I suppose the biggest question is, whats in your area? What is available for you to take other then Kenpo. As for the styles of Karate-do, in my experience it is not about style but about what kind of understanding the teacher has. I would much rather have good teacher in Kyokushin Karate-do (which is mainly full-contact sparring, doesn't focus a whole lot on application of kata bunkia) then a terrible teacher in Matsamura Seito Shorin-ryu ( which is heavly main stay on Kata and kobudo bunkia, as well as heavy sparring) Not saying either is is better then the other, however one is suppose to offer more. See whats available to you, visit the different dojos, see what you like and whos teaching better.


----------



## chinto (Jul 16, 2007)

Carol Kaur said:


> Personally I think the instructor is far more importan than the art.
> 
> Try out a few schools, see what you like and don't like. See how you click with the instructors.

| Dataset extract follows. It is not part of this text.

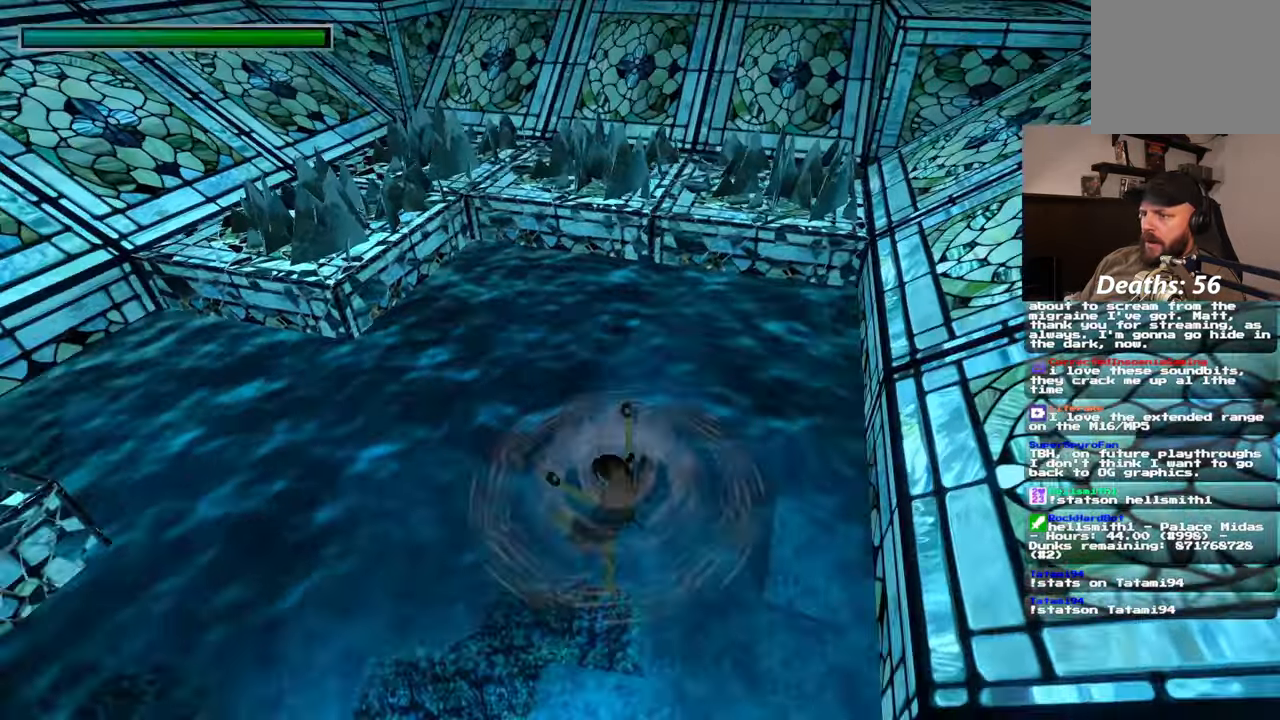
{"dt_ms": 1000, "buttons": [], "left_stick": "up", "right_stick": "center"}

See if you think it really is your cup of tea.


 

yep, go watch a class and ask some questions, then after you have done that at the diferent dojos.. make your choice and see how you like it, and if it fits you and is your cup of tea so to speak.


----------



## ziason (Sep 14, 2007)

Well, here is my two cents worth. I was in Shaolin Kempo Karate. Possibly similar to your Kenpo. I have since switched to Choy Lay Fut. There were some aspects of the Kempo that I liked. The ones I didn't were the politics, BS, point sparring, and constantly trying to upsell me.  After nine months of searching, I finally chose Choy Lay Fut. My reasons are; Some of the basics are similar to what I learned before(stances, kicks, hand strikes). Both teach five animal which I particularly like. The Choy Lay Fut allows full contact sparring which I believe is better training. Basically I don't feel like any of what I learned in Kempo is lost with Choy Lay Fut. I feel like I have gone back to the roots and I am adding to it and building on it . The wealth of new material I am learning fits together nicely with what I already know. Of course this is my situation, but it sounds like some of it may  apply. Hope this is helpful.


----------



## Karatedrifter7 (Sep 27, 2007)

UPDATE,
Thanks for the input Choy Lay Fut sounds good. Right now, there are no teachers of that in my area. I'm going to stick at this particular Kenpo and get the degree of proficiency that I'm after. Although its tough, because the main instructor is very often degrading like a drill seargent. That can be good and that can be bad though. Although my fellow students are pretty cool.
If I move somewhere where they have Choy Lay Fut I think I will look into that or Jeet Kune do.
Thanks again to all.


----------